A declaração de Petro veio após o vice-presidente eleito, José Manuel Restrepo, ter mencionado que a cerimônia de Espriella ocorreria em uma guarnição militar, o que, segundo ele, seria uma demonstração de reconhecimento às forças de segurança pública. Em resposta, o presidente enfatizou que a transferência de comando deve seguir as diretrizes da Constituição e das leis do país, que determinam que as posses presidenciais devem acontecer no Congresso da República.
Petro destacou que "as leis para o povo — e não para máfias ou estrangeiros — devem ser debatidas" no Congresso, reforçando que o artigo 192 da Constituição colombiana estabelece que "o Presidente da República tomará posse perante o Congresso". O presidente também observou que decisões relacionadas à segurança e defesa devem ser tratadas nas instalações militares, mas não a posse presidencial.
A situação política na Colômbia se mostra conturbada, especialmente após Espriella ter anunciado, na última terça-feira (7), a suspensão do processo de transição de poder. Essa decisão ocorreu após Petro declarar que não reconheceria o governo do seu sucessor, alegando manipulação de algoritmos durante a apuração do segundo turno das eleições presidenciais de junho, o que teria favorecido o candidato direitista contra o senador Iván Cepeda.
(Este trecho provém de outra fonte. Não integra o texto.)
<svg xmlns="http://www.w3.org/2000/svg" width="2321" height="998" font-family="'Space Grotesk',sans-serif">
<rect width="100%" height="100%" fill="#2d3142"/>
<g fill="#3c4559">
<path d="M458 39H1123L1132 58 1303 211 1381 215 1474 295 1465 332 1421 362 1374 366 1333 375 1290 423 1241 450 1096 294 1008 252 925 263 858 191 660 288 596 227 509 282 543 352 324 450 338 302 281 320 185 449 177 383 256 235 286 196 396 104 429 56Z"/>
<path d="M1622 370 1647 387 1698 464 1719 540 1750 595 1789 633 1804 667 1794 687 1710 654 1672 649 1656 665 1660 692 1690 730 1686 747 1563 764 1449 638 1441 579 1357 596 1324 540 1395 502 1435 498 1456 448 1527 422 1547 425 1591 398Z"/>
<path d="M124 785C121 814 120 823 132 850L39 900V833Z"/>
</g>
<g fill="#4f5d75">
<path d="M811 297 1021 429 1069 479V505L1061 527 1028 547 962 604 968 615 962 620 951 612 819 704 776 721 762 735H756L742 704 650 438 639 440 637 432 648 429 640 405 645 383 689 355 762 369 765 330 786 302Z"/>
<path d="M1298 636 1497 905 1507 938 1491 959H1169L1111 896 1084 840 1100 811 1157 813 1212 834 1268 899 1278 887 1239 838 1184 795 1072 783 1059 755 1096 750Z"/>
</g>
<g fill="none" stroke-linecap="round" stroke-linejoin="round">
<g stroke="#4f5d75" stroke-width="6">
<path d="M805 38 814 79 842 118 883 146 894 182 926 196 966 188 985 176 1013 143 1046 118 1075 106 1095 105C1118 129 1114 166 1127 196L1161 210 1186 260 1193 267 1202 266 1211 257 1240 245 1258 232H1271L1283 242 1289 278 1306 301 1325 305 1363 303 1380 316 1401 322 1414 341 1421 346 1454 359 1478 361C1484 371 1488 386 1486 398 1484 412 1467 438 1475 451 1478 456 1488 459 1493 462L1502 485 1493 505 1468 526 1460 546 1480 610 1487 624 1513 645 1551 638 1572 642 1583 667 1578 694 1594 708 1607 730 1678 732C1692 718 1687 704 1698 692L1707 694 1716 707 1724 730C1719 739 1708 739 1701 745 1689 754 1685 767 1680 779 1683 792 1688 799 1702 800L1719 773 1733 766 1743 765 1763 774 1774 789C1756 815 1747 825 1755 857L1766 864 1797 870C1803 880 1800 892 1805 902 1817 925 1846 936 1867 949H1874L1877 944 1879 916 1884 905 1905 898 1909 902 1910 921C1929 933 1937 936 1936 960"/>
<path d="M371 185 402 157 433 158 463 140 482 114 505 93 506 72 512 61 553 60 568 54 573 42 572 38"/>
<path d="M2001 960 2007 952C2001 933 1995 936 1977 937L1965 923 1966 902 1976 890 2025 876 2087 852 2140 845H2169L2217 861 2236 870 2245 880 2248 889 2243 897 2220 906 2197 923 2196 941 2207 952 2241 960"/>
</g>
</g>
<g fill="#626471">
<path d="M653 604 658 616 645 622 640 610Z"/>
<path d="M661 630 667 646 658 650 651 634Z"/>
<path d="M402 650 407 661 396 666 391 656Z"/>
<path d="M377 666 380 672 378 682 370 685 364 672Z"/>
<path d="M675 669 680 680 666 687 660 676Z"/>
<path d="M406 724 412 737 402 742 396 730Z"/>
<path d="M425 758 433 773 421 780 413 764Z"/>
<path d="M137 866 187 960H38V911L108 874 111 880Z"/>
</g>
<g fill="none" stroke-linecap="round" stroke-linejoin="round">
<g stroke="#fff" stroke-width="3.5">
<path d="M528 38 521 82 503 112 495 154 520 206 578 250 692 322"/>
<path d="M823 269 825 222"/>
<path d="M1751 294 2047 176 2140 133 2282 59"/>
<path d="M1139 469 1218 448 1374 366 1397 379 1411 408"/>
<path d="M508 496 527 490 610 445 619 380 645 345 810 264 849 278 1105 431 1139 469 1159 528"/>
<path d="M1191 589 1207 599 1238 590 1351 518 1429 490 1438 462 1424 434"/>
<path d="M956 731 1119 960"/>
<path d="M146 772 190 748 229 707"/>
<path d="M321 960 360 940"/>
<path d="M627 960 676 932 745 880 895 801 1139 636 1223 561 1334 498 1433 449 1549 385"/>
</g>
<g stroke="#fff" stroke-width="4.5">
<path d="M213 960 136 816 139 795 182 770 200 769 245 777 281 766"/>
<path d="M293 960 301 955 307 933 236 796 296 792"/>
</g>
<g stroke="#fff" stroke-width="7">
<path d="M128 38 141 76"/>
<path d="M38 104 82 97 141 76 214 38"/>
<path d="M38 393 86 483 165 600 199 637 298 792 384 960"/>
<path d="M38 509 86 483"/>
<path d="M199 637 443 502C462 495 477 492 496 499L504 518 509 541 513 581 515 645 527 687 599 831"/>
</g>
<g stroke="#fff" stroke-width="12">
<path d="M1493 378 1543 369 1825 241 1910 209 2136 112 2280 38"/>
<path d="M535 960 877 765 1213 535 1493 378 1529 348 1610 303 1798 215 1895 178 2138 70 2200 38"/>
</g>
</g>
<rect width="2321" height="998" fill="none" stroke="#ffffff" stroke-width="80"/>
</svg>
A tensão entre os líderes políticos da Colômbia reflete um momento delicado na política do país, onde as questões de legitimidade e a transição de poder são cruciais para a estabilidade institucional. A posição de Petro pode repercutir nas relações futuras entre as forças armadas e o novo governo, além de influenciar a confiança do público nas instituições democráticas.